Here is the architecture I have in mind.
Could you batch changes and only distribute them every 5 seconds or so? In other words, on each node server, simply take a 'snapshot' every X seconds of the current state of all users (e.g. 'connected', 'idle', etc.) and then send that to the other relevant servers in your cluster.
Each server then does the same, every 5 seconds or so it sends the same message - of only the changes in user state - as one batch object array to all connected clients.
Right now, I'm rather surprised you are attempting to send information about each user as a packet. Batching seems like it would solve your problem quite well, as it would also make better use of standard packet sizes that are normally transmitted via routers and switches.

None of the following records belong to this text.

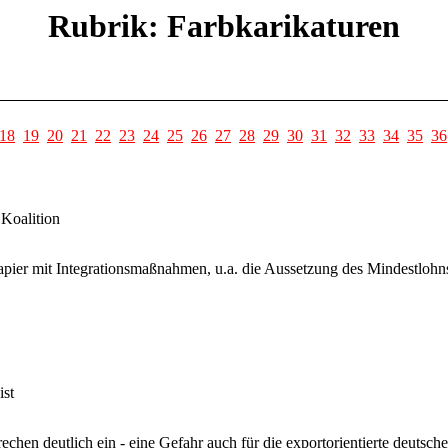
Rubrik: Farbkarikaturen
18
19
20
21
22
23
24
25
26
27
28
29
30
31
32
33
34
35
36
Koalition
ier mit Integrationsmaßnahmen, u.a. die Aussetzung des Mindestlohns 
ist
chen deutlich ein - eine Gefahr auch für die exportorientierte deutsche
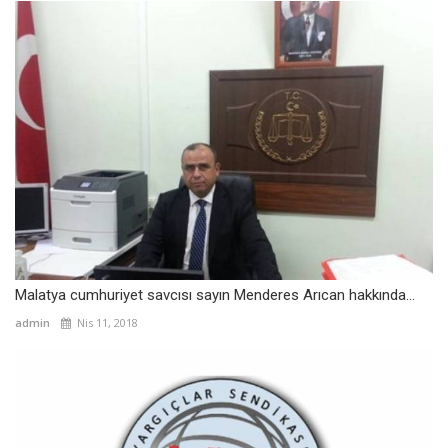
Malatya cumhuriyet savcısı sayın Menderes Arıcan hakkında...
admin
Nis 11, 2018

You are looking for this library:
https://github.com/automattic/socket.io-redis
Which can be used with this emitter:
https://github.com/Automattic/socket.io-emitter
About available users function, I think there are two alternatives,you can create a "queue Users" where will contents "public data" from connected users or you can use exchanges binding information for show users connected. If you use an "user's queue", this will be the same for each "room" and you could update it when an user go out, "popping" its state message from queue (Although you will have to "reorganize" all queue message for it).

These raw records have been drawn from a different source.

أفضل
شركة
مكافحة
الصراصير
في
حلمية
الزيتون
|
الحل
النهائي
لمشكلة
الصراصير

Nevertheless, I think that RabbitMQ is designed for asynchronous communication and it is not very useful approximation have a register for presence or not from users. I think it's better for applications where you don't know when the user will receive the message and its "real availability" ("fire and forget architectures"). ZeroMQ require more work from zero but you could implement something more specific for your situation with a better performance.
An publish/subscribe example from RabbitMQ site could be a good point to begin a new design like yours where a message it's sent to several users at same time. At summary, I will create two queues for user (receive and send queue messages) and I'll use specific exchanges for each "room chat" controlling that users are in each room using exchange binding's information. Always you have two queues for user and you create exchanges to binding it to one or more "chat rooms".
I hope this answer could be useful for you ,sorry for my bad English.
This is the common approach for sharing data across several Socket.io processes. You have done well, so far, with a single process and a single thread. I could lamely assume that you could pick any of the mentioned technologies for communicating shared data without hitting any performance issues.
If all you need is IPC, you could perhaps have a look at Faye. If, however, you need to have some data persisted, you could start a Redis cluster with as many Redis masters as you have CPUs, though this will add minor networking noise for Pub/Sub.